(Georgia Institute of Technology, 2024-01-16)
Hatashita, Luis H.
Jet in crossflow (JICF) has been a subject of research for several decades due to its
enhanced mixing properties, i.e. greater than free and coaxial jets. It is moreover encountered in nature in the form of volcano plumes, and in industrial applications. Fuel injection and dilution in jet engines or gas turbines are also of interest. Non iso-density ratio jet in a crossflow has only more recently been subject of studies. While jet mixtures are adjusted to alter the density ratio, fewer studies have been reported on varying temperature to achieve the same effect. The current work extends on previous studies to evaluate momentum ratio, crossflow temperature and jet molecular weight on mixing. The knowledge of governing mechanisms of mixing enables optimization of operational conditions, geometry and emissions for gas turbine and combustor applications.
High-fidelity numerical simulations are conducted and validated against experimental data, demonstrating the capability of the simulation to predict mixing. Furthermore, the simulation data is evaluated to predict reduced order model decomposition.

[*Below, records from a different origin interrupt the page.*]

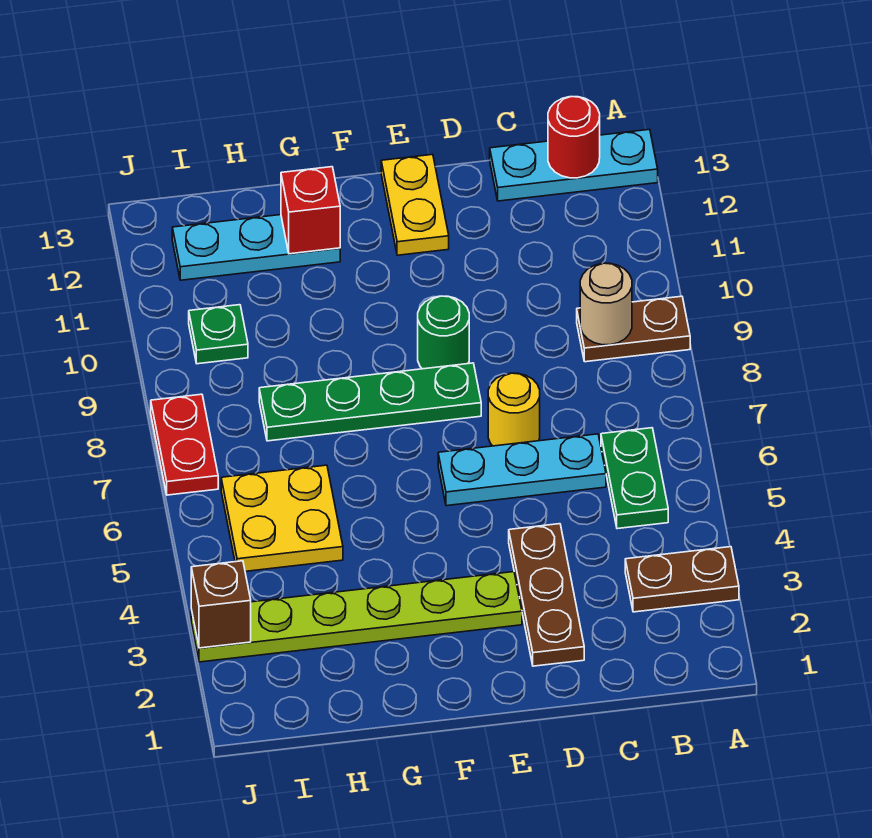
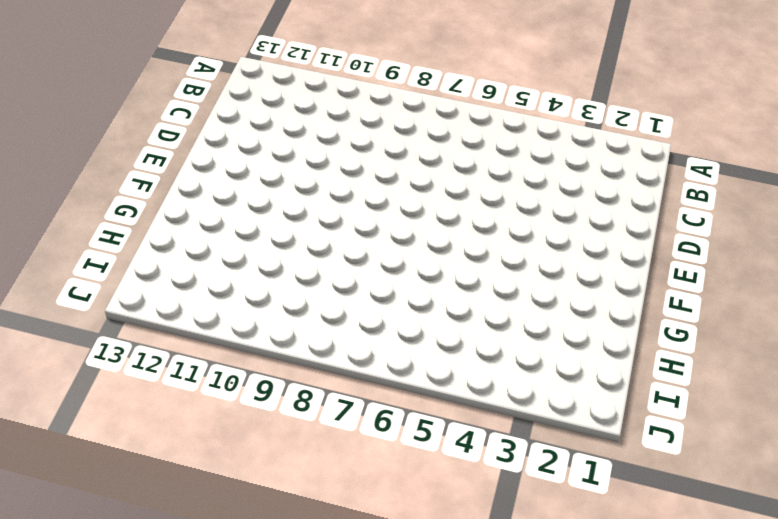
none -> brown 1x2 plate [625,547,739,612]
none -> brown 1x2 plate [577,296,690,362]
none -> cyan 1x3 plate [490,129,658,201]

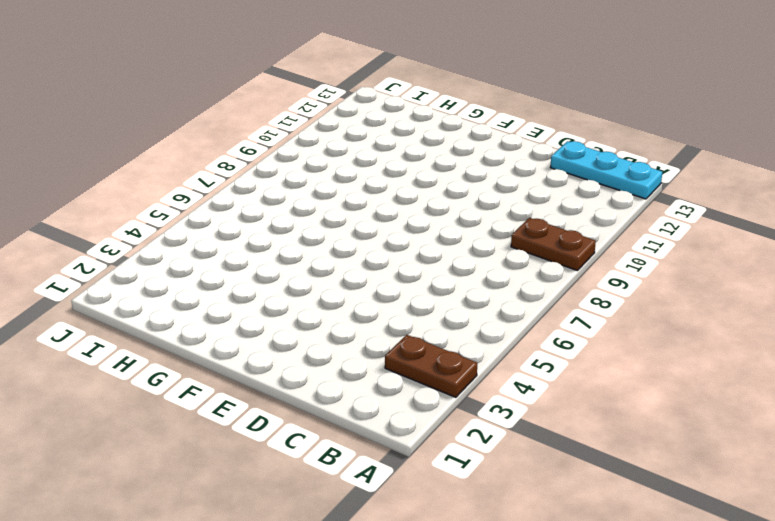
none -> green 1x2 plate [601,428,668,529]
none -> cyan 1x3 plate [438,434,606,506]
none -> brown 1x3 plate [509,524,584,666]

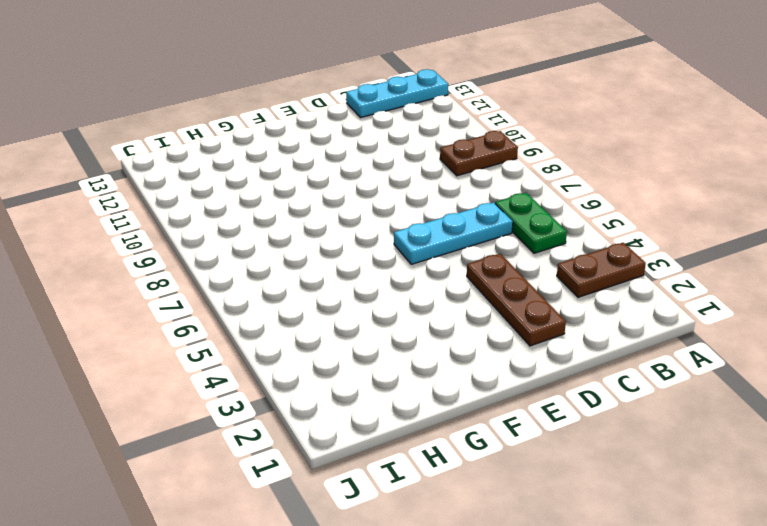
none -> yellow 1x1 round brick [488,373,540,446]
none -> lime 1x6 plate [191,572,522,662]
none -> green 1x4 plate [259,363,481,441]

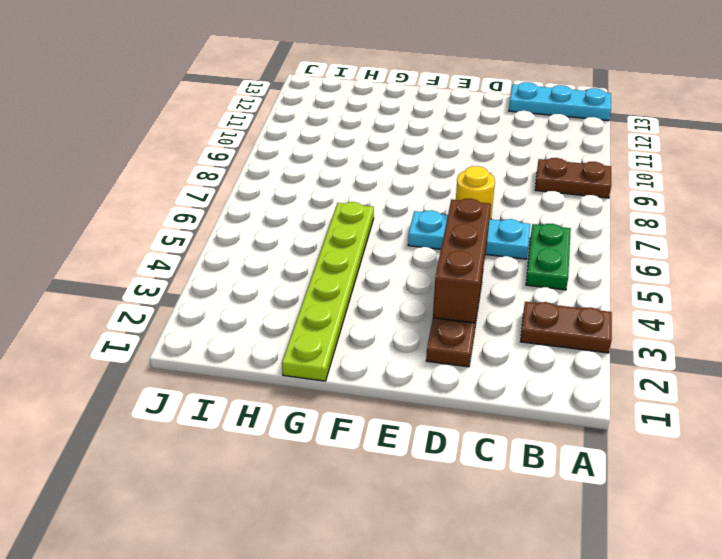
brown 1x3 brick [433,199,491,323] -> none
lime 1x6 plate [282,202,374,381] -> lime 1x6 plate turned to [191,572,522,662]
none -> green 1x4 plate [259,363,481,441]
none -> green 1x1 round brick [418,296,469,369]
none -> yellow 1x2 plate [381,154,449,255]

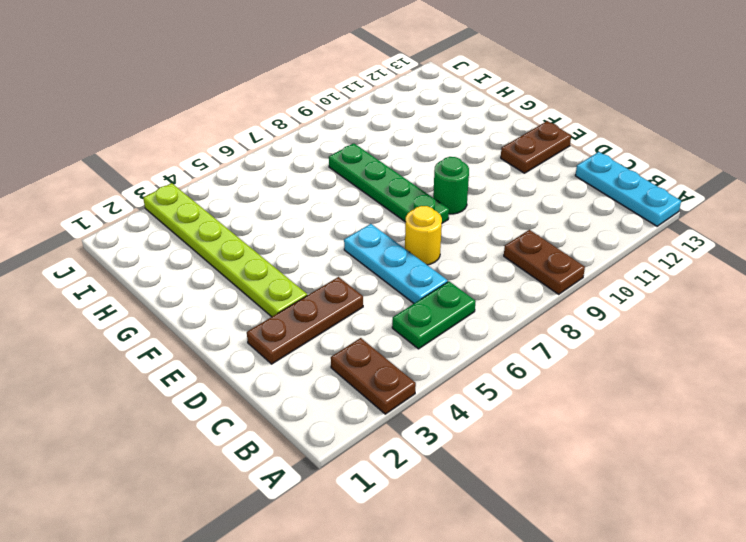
brown 1x2 plate [501,121,571,173] -> yellow 1x2 plate [381,154,449,255]
none -> cyan 1x3 plate [172,215,340,280]
none -> yellow 2x2 plate [221,465,343,571]
none -> green 1x1 plate [189,305,248,364]

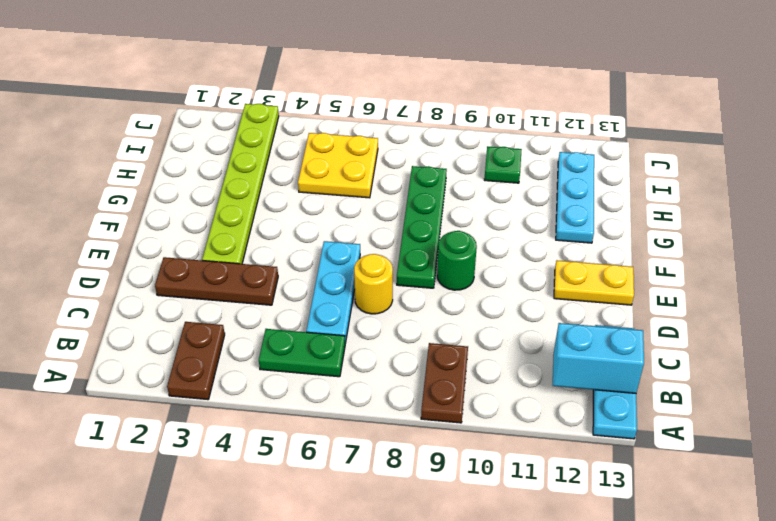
cyan 1x2 brick [553,323,644,393] -> red 1x1 round brick [548,97,600,178]
none -> red 1x2 plate [151,394,218,495]
none -> tan 1x1 round brick [580,263,632,345]
none -> red 1x1 brick [281,167,340,254]

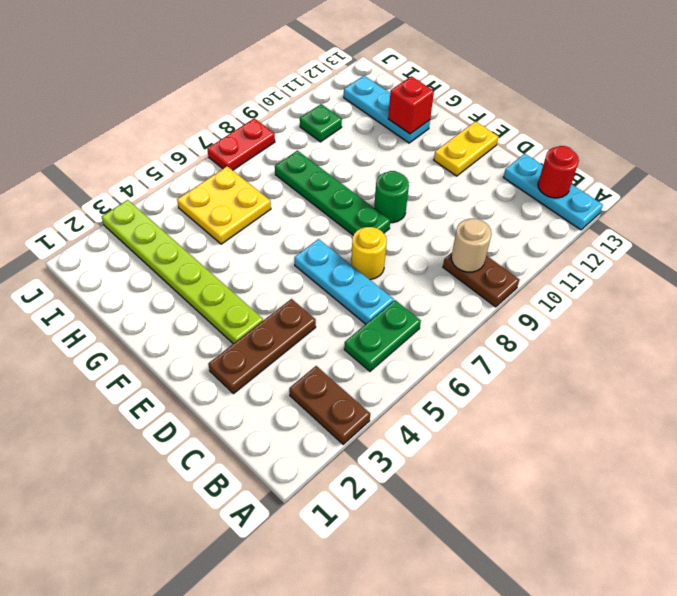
none -> brown 1x1 brick [191,561,251,648]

Results indicate that momentum ratio is the dominant parameter and the governing factor to control macroscopic features of the flow, such as jet penetration and concentration decay. Mixing is also enhanced for the set of fully developed turbulent jets. Crossflow temperature presents different non-negligible effects on mixing both in the near- and far-field, despite not affecting overall flow geometry. Scalar dissipation rate, spatial probability density functions and integral mixing metrics corroborate this result. Turbulence time scales and instantaneous scalar concentration fields demonstrate how temperature affects mixing. Molecular weight (within the range studied) on the other hand is shown to be a minor parameter and does not demonstrate significant changes to the metrics.
The influence of temperature on mixing is investigated through Proper Orthogonal and Dynamic Mode decomposition to extract and evaluate coherent structures. It is found that increase in temperature inhibits the formation of coherent structures such as wake vorticies.